▶ **Problem description**:
Every entry should be repeated exactly. Omit the pictures.

[Records from a dataset]
* * *
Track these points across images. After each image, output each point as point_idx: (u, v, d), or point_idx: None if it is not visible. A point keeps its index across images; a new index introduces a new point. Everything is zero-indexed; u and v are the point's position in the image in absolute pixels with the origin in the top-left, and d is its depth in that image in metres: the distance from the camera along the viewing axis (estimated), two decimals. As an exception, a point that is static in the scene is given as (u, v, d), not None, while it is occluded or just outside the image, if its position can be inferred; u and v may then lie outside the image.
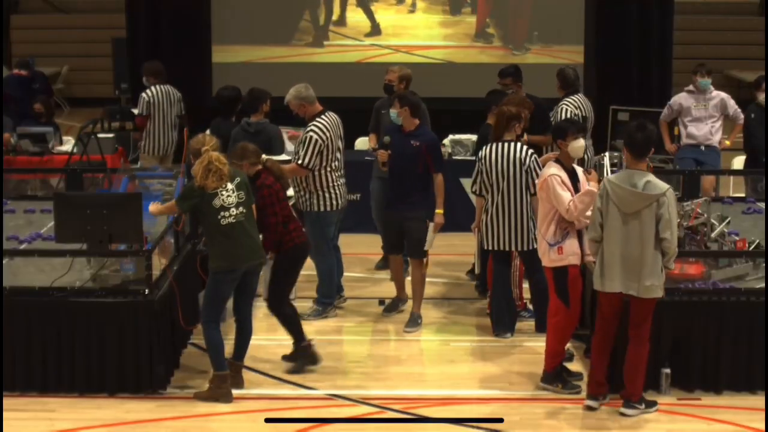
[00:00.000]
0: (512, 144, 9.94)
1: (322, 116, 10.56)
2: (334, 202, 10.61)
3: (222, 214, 8.76)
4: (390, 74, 11.74)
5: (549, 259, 9.02)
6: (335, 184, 10.61)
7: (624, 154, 8.74)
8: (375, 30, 16.22)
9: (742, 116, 13.29)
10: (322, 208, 10.58)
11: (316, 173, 10.51)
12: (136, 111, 14.03)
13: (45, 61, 20.32)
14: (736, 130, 13.61)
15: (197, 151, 8.84)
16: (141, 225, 9.02)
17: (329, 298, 10.87)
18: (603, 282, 8.55)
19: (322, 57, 16.04)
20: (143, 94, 13.78)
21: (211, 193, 8.72)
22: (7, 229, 10.27)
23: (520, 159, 9.86)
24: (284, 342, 10.03)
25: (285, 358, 9.65)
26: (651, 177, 8.51)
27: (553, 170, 9.03)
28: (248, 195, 8.94)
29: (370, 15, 16.25)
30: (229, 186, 8.80)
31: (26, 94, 15.62)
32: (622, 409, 8.66)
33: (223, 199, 8.77)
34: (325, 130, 10.47)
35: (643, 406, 8.68)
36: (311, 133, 10.44)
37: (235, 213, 8.81)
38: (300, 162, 10.43)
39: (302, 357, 9.55)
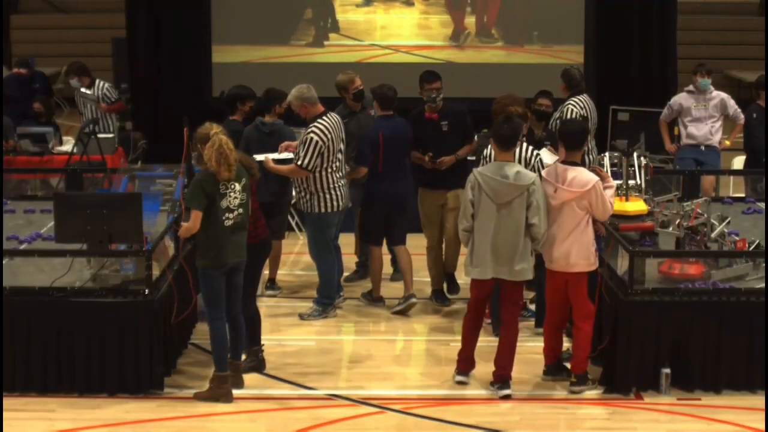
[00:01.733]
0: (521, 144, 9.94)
1: (324, 117, 10.56)
2: (335, 203, 10.61)
3: (226, 215, 8.76)
4: (354, 82, 11.54)
5: (589, 263, 8.98)
6: (336, 185, 10.60)
7: (492, 146, 9.17)
8: (340, 24, 16.23)
9: (742, 116, 13.29)
10: (323, 209, 10.58)
11: (317, 174, 10.51)
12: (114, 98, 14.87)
13: (45, 61, 20.33)
14: (736, 130, 13.62)
15: (205, 136, 8.76)
16: (141, 225, 9.02)
17: (329, 298, 10.87)
18: (476, 270, 8.97)
19: (322, 57, 16.03)
20: (108, 85, 14.89)
21: (221, 192, 8.71)
22: (7, 229, 10.28)
23: (525, 159, 9.84)
24: (285, 342, 10.04)
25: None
26: (519, 167, 8.99)
27: (593, 175, 8.97)
28: (248, 196, 8.94)
29: (337, 10, 16.24)
30: (237, 187, 8.78)
31: (26, 94, 15.61)
32: (502, 392, 9.02)
33: (229, 201, 8.76)
34: (326, 131, 10.47)
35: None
36: (312, 135, 10.43)
37: (235, 215, 8.81)
38: (300, 163, 10.43)
39: (251, 360, 9.47)
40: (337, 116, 10.74)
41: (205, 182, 8.68)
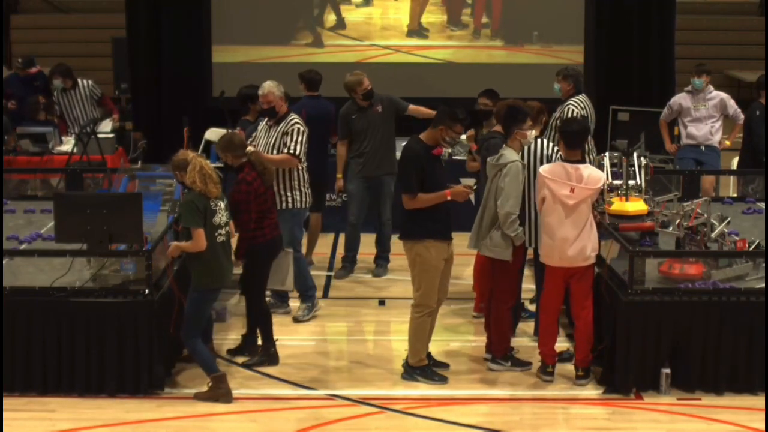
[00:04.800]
0: (539, 140, 9.94)
1: (293, 113, 10.62)
2: (307, 200, 10.68)
3: (219, 231, 8.89)
4: (363, 83, 11.68)
5: (596, 254, 9.18)
6: (307, 182, 10.68)
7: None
8: (339, 24, 16.26)
9: (742, 116, 13.30)
10: (298, 205, 10.58)
11: (299, 170, 10.51)
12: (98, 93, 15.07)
13: (45, 61, 20.28)
14: (736, 130, 13.61)
15: (183, 161, 8.87)
16: (141, 225, 9.02)
17: (312, 289, 10.88)
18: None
19: (322, 57, 16.02)
20: (92, 83, 14.98)
21: (212, 209, 8.79)
22: (7, 229, 10.28)
23: (547, 156, 9.83)
24: (284, 343, 10.03)
25: (231, 351, 9.86)
26: (507, 151, 9.31)
27: (598, 170, 9.32)
28: (230, 215, 9.08)
29: (336, 10, 16.26)
30: (222, 205, 8.91)
31: (29, 93, 15.59)
32: (490, 365, 9.52)
33: (219, 217, 8.88)
34: (304, 124, 10.54)
35: (509, 363, 9.48)
36: (298, 126, 10.43)
37: (224, 232, 8.96)
38: (292, 152, 10.39)
39: (262, 356, 9.62)
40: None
41: (198, 200, 8.78)
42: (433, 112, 9.92)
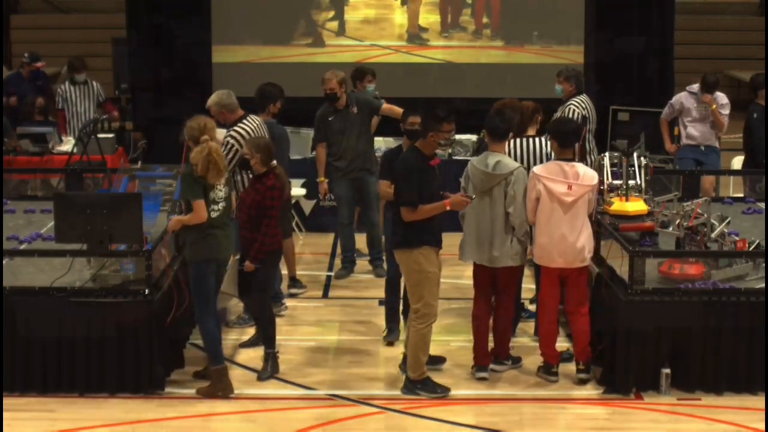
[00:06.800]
0: (538, 140, 9.91)
1: (243, 122, 10.38)
2: None
3: (213, 207, 8.86)
4: (328, 83, 11.58)
5: (592, 253, 9.22)
6: None
7: (486, 137, 9.41)
8: (340, 24, 16.27)
9: (725, 120, 13.06)
10: None
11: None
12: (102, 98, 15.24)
13: (45, 61, 20.33)
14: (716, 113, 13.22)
15: (197, 136, 8.84)
16: (141, 225, 9.02)
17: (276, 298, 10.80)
18: (462, 253, 9.32)
19: (322, 57, 16.04)
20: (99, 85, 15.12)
21: (210, 184, 8.80)
22: (7, 229, 10.28)
23: (547, 154, 9.81)
24: (286, 343, 10.03)
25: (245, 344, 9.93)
26: (502, 157, 9.16)
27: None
28: (231, 189, 9.06)
29: (337, 10, 16.28)
30: (222, 180, 8.90)
31: (30, 92, 15.60)
32: (492, 366, 9.37)
33: (216, 193, 8.87)
34: (245, 135, 10.21)
35: (510, 362, 9.47)
36: (229, 138, 10.23)
37: (220, 206, 8.92)
38: None
39: (272, 363, 9.47)
40: (258, 119, 10.58)
41: (194, 176, 8.76)
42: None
* * *
▶ **The answer**:
Track these points across images. After each image, output each point as point_idx: (u, v, d), or point_idx: None if it is not visible. A point keeps its index across images; a new index introduces a new point. Everything is zero-indexed; u and v are the point's position in the image in absolute pixels with the origin in the top-left, and d is its depth in that image in metres: the distance from the camera along the viewing axis (estimated), two decimals. As an exception, a point that is static in the scene is given as (u, v, d), not None, while it is occluded or just outside the image, if its position can be inferred; u and v may then lie outside the image.
[00:00.000]
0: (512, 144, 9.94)
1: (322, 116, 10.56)
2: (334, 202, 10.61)
3: (222, 214, 8.76)
4: (390, 74, 11.74)
5: (549, 259, 9.02)
6: (335, 184, 10.61)
7: (624, 154, 8.74)
8: (375, 30, 16.22)
9: (742, 116, 13.29)
10: (322, 208, 10.58)
11: (316, 173, 10.51)
12: (136, 111, 14.03)
13: (45, 61, 20.32)
14: (736, 130, 13.61)
15: (197, 151, 8.84)
16: (141, 225, 9.02)
17: (329, 298, 10.87)
18: (603, 282, 8.55)
19: (322, 57, 16.04)
20: (143, 94, 13.78)
21: (211, 193, 8.72)
22: (7, 229, 10.27)
23: (520, 159, 9.86)
24: (284, 342, 10.03)
25: (285, 358, 9.65)
26: (651, 177, 8.51)
27: (553, 170, 9.03)
28: (248, 195, 8.94)
29: (370, 15, 16.25)
30: (229, 186, 8.80)
31: (26, 94, 15.62)
32: (622, 409, 8.66)
33: (223, 199, 8.77)
34: (325, 130, 10.47)
35: (643, 406, 8.68)
36: (311, 133, 10.44)
37: (235, 213, 8.81)
38: (300, 162, 10.43)
39: (302, 357, 9.55)
[00:01.733]
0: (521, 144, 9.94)
1: (324, 117, 10.56)
2: (335, 203, 10.61)
3: (226, 215, 8.76)
4: (354, 82, 11.54)
5: (589, 263, 8.98)
6: (336, 185, 10.60)
7: (492, 146, 9.17)
8: (340, 24, 16.23)
9: (742, 116, 13.29)
10: (323, 209, 10.58)
11: (317, 174, 10.51)
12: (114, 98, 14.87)
13: (45, 61, 20.33)
14: (736, 130, 13.62)
15: (205, 136, 8.76)
16: (141, 225, 9.02)
17: (329, 298, 10.87)
18: (476, 270, 8.97)
19: (322, 57, 16.03)
20: (108, 85, 14.89)
21: (221, 192, 8.71)
22: (7, 229, 10.28)
23: (525, 159, 9.84)
24: (285, 342, 10.04)
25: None
26: (519, 167, 8.99)
27: (593, 175, 8.97)
28: (248, 196, 8.94)
29: (337, 10, 16.24)
30: (237, 187, 8.78)
31: (26, 94, 15.61)
32: (502, 392, 9.02)
33: (229, 201, 8.76)
34: (326, 131, 10.47)
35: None
36: (312, 135, 10.43)
37: (235, 215, 8.81)
38: (300, 163, 10.43)
39: (251, 360, 9.47)
40: (337, 116, 10.74)
41: (205, 182, 8.68)
[00:04.800]
0: (539, 140, 9.94)
1: (293, 113, 10.62)
2: (307, 200, 10.68)
3: (219, 231, 8.89)
4: (363, 83, 11.68)
5: (596, 254, 9.18)
6: (307, 182, 10.68)
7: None
8: (339, 24, 16.26)
9: (742, 116, 13.30)
10: (298, 205, 10.58)
11: (299, 170, 10.51)
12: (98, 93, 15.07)
13: (45, 61, 20.28)
14: (736, 130, 13.61)
15: (183, 161, 8.87)
16: (141, 225, 9.02)
17: (312, 289, 10.88)
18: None
19: (322, 57, 16.02)
20: (92, 83, 14.98)
21: (212, 209, 8.79)
22: (7, 229, 10.28)
23: (547, 156, 9.83)
24: (284, 343, 10.03)
25: (231, 351, 9.86)
26: (507, 151, 9.31)
27: (598, 170, 9.32)
28: (230, 215, 9.08)
29: (336, 10, 16.26)
30: (222, 205, 8.91)
31: (29, 93, 15.59)
32: (490, 365, 9.52)
33: (219, 217, 8.88)
34: (304, 124, 10.54)
35: (509, 363, 9.48)
36: (298, 126, 10.43)
37: (224, 232, 8.96)
38: (292, 152, 10.39)
39: (262, 356, 9.62)
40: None
41: (198, 200, 8.78)
42: (433, 112, 9.92)
[00:06.800]
0: (538, 140, 9.91)
1: (243, 122, 10.38)
2: None
3: (213, 207, 8.86)
4: (328, 83, 11.58)
5: (592, 253, 9.22)
6: None
7: (486, 137, 9.41)
8: (340, 24, 16.27)
9: (725, 120, 13.06)
10: None
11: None
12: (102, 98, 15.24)
13: (45, 61, 20.33)
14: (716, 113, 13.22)
15: (197, 136, 8.84)
16: (141, 225, 9.02)
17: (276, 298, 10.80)
18: (462, 253, 9.32)
19: (322, 57, 16.04)
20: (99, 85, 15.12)
21: (210, 184, 8.80)
22: (7, 229, 10.28)
23: (547, 154, 9.81)
24: (286, 343, 10.03)
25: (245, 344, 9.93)
26: (502, 157, 9.16)
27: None
28: (231, 189, 9.06)
29: (337, 10, 16.28)
30: (222, 180, 8.90)
31: (30, 92, 15.60)
32: (492, 366, 9.37)
33: (216, 193, 8.87)
34: (245, 135, 10.21)
35: (510, 362, 9.47)
36: (229, 138, 10.23)
37: (220, 206, 8.92)
38: None
39: (272, 363, 9.47)
40: (258, 119, 10.58)
41: (194, 176, 8.76)
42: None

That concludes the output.